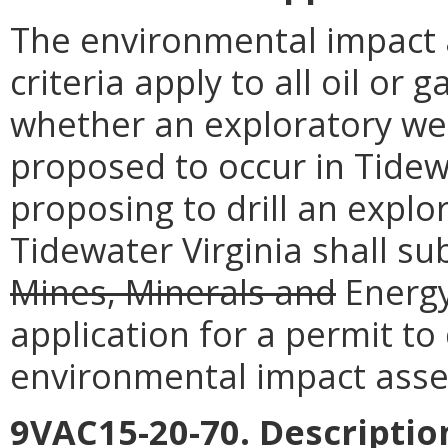
The environmental impact
criteria apply to all oil or 
whether an exploratory wel
proposed to occur in Tidew
proposing to drill an explo
Tidewater Virginia shall s
Mines, Minerals and
Energy
application for a permit to 
environmental impact ass
9VAC15-20-70. Descriptio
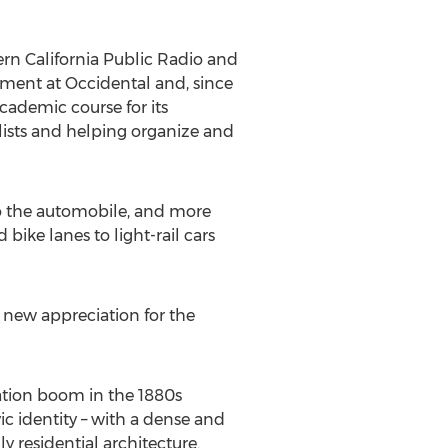
ern California Public Radio and
tment at Occidental and, since
academic course for its
elists and helping organize and
 to the automobile, and more
bike lanes to light-rail cars
 a new appreciation for the
lation boom in the 1880s
ic identity – with a dense and
 residential architecture.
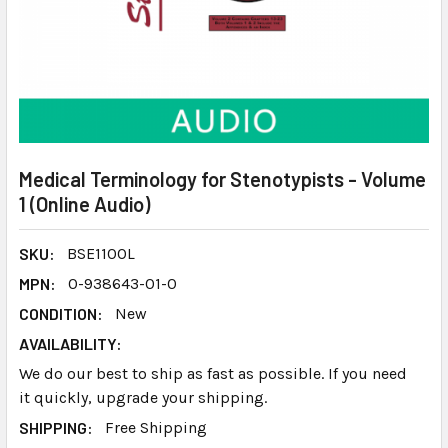
Medical Terminology for Stenotypists - Volume
1 (Online Audio)
SKU:
BSE110OL
MPN:
0-938643-01-0
CONDITION:
New
AVAILABILITY:
We do our best to ship as fast as possible. If you need
it quickly, upgrade your shipping.
SHIPPING:
Free Shipping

DIRECTIONS FOR THIS TASK
Considering only the data above, return the lines in which "environmental" occurs.

RESPONSE BELOW
The environmental impact
environmental impact ass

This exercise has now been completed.